_WHAT THIS TASK INVOLVES:_ Render the material from its start through the line containing "Roast the squash", inclusive, as a Markdown table with the columns Row and Line, numbering each line and omitting blank lines. Leave the pictures out of the table.

►

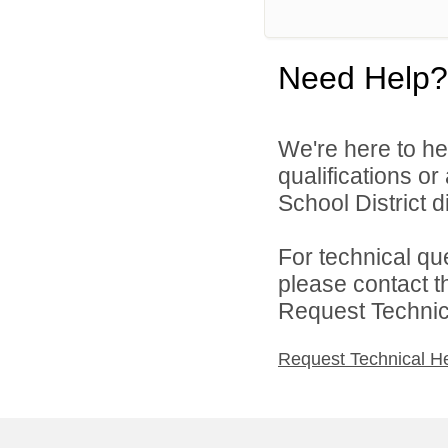
Need Help?
We're here to he
qualifications o
School District di
For technical qu
please contact t
Request Technica
Request Technical H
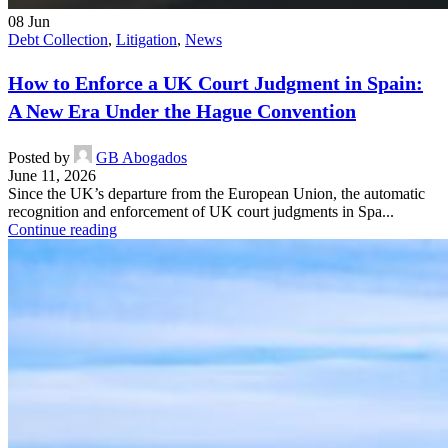
08
Jun
Debt Collection
,
Litigation
,
News
How to Enforce a UK Court Judgment in Spain:
A New Era Under the Hague Convention
Posted by
GB Abogados
June 11, 2026
Since the UK’s departure from the European Union, the automatic
recognition and enforcement of UK court judgments in Spa...
Continue reading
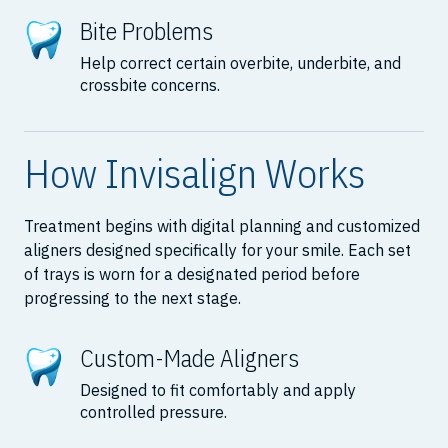
Bite Problems
Help correct certain overbite, underbite, and
crossbite concerns.
How Invisalign Works
Treatment begins with digital planning and customized
aligners designed specifically for your smile. Each set
of trays is worn for a designated period before
progressing to the next stage.
Custom-Made Aligners
Designed to fit comfortably and apply
controlled pressure.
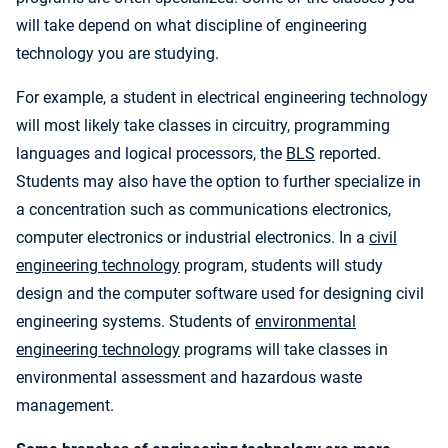
will take depend on what discipline of engineering
technology you are studying.
For example, a student in electrical engineering technology
will most likely take classes in circuitry, programming
languages and logical processors, the
BLS
reported.
Students may also have the option to further specialize in
a concentration such as communications electronics,
computer electronics or industrial electronics. In a
civil
engineering technology
program, students will study
design and the computer software used for designing civil
engineering systems. Students of
environmental
engineering technology
programs will take classes in
environmental assessment and hazardous waste
management.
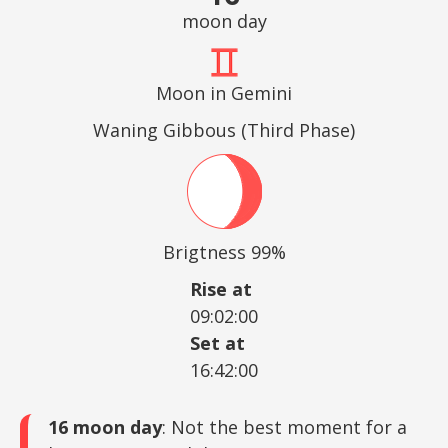
moon day
Moon in Gemini
Waning Gibbous (Third Phase)
Brigtness 99%
Rise at
09:02:00
Set at
16:42:00
16 moon day
: Not the best moment for a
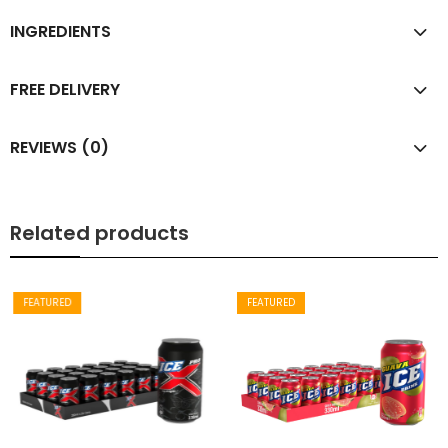
INGREDIENTS
FREE DELIVERY
REVIEWS (0)
Related products
FEATURED
FEATURED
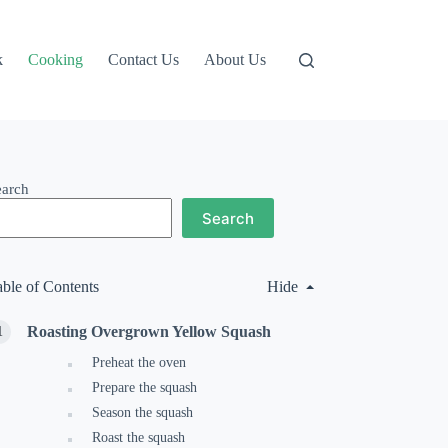
k
Cooking
Contact Us
About Us
earch
Search
able of Contents
Hide
Roasting Overgrown Yellow Squash
Preheat the oven
Prepare the squash
Season the squash
Roast the squash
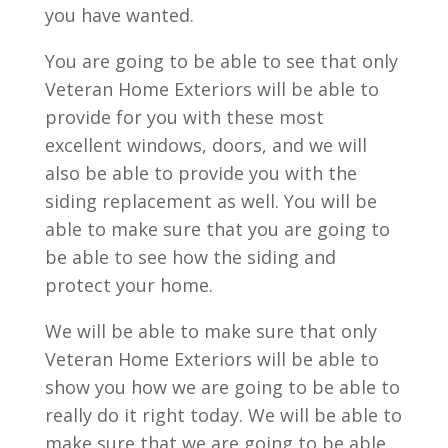
you have wanted.
You are going to be able to see that only
Veteran Home Exteriors will be able to
provide for you with these most
excellent windows, doors, and we will
also be able to provide you with the
siding replacement as well. You will be
able to make sure that you are going to
be able to see how the siding and
protect your home.
We will be able to make sure that only
Veteran Home Exteriors will be able to
show you how we are going to be able to
really do it right today. We will be able to
make sure that we are going to be able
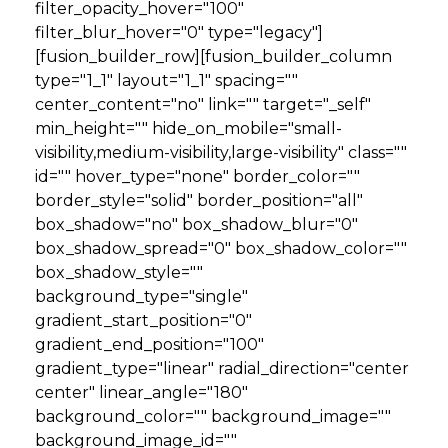
filter_opacity_hover="100"
filter_blur_hover="0" type="legacy"]
[fusion_builder_row][fusion_builder_column
type="1_1" layout="1_1" spacing=""
center_content="no" link="" target="_self"
min_height="" hide_on_mobile="small-
visibility,medium-visibility,large-visibility" class=""
id="" hover_type="none" border_color=""
border_style="solid" border_position="all"
box_shadow="no" box_shadow_blur="0"
box_shadow_spread="0" box_shadow_color=""
box_shadow_style=""
background_type="single"
gradient_start_position="0"
gradient_end_position="100"
gradient_type="linear" radial_direction="center
center" linear_angle="180"
background_color="" background_image=""
background_image_id=""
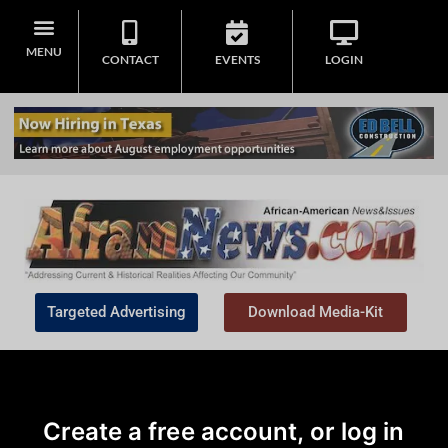
MENU
CONTACT
EVENTS
LOGIN
Targeted Advertising
Download Media-Kit
Create a free account, or log in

◄

_SOLUTION FOR THIS PROBLEM:_
| Row | Line |
|---|---|
| 1 | Need Help? |
| 2 | We're here to he |
| 3 | qualifications o |
| 4 | School District di |
| 5 | For technical qu |
| 6 | please contact t |
| 7 | Request Technica |
| 8 | Request Technical H |
| 9 | 08 |
| 10 | Jun |
| 11 | Debt Collection |
| 12 | , |
| 13 | Litigation |
| 14 | , |
| 15 | News |
| 16 | How to Enforce a UK Court Judgment in Spain: |
| 17 | A New Era Under the Hague Convention |
| 18 | Posted by |
| 19 | GB Abogados |
| 20 | June 11, 2026 |
| 21 | Since the UK’s departure from the European Union, the automatic |
| 22 | recognition and enforcement of UK court judgments in Spa... |
| 23 | Continue reading |
| 24 | Bite Problems |
| 25 | Help correct certain overbite, underbite, and |
| 26 | crossbite concerns. |
| 27 | How Invisalign Works |
| 28 | Treatment begins with digital planning and customized |
| 29 | aligners designed specifically for your smile. Each set |
| 30 | of trays is worn for a designated period before |
| 31 | progressing to the next stage. |
| 32 | Custom-Made Aligners |
| 33 | Designed to fit comfortably and apply |
| 34 | controlled pressure. |
| 35 | will take depend on what discipline of engineering |
| 36 | technology you are studying. |
| 37 | For example, a student in electrical engineering technology |
| 38 | will most likely take classes in circuitry, programming |
| 39 | languages and logical processors, the |
| 40 | BLS |
| 41 | reported. |
| 42 | Students may also have the option to further specialize in |
| 43 | a concentration such as communications electronics, |
| 44 | computer electronics or industrial electronics. In a |
| 45 | civil |
| 46 | engineering technology |
| 47 | program, students will study |
| 48 | design and the computer software used for designing civil |
| 49 | engineering systems. Students of |
| 50 | environmental |
| 51 | engineering technology |
| 52 | programs will take classes in |
| 53 | environmental assessment and hazardous waste |
| 54 | management. |
| 55 | moon day |
| 56 | Moon in Gemini |
| 57 | Waning Gibbous (Third Phase) |
| 58 | Brigtness 99% |
| 59 | Rise at |
| 60 | 09:02:00 |
| 61 | Set at |
| 62 | 16:42:00 |
| 63 | 16 moon day |
| 64 | : Not the best moment for a |
| 65 | INGREDIENTS |
| 66 | FREE DELIVERY |
| 67 | REVIEWS (0) |
| 68 | Related products |
| 69 | FEATURED |
| 70 | FEATURED |
| 71 | k |
| 72 | Cooking |
| 73 | Contact Us |
| 74 | About Us |
| 75 | earch |
| 76 | Search |
| 77 | able of Contents |
| 78 | Hide |
| 79 | Roasting Overgrown Yellow Squash |
| 80 | Preheat the oven |
| 81 | Prepare the squash |
| 82 | Season the squash |
| 83 | Roast the squash |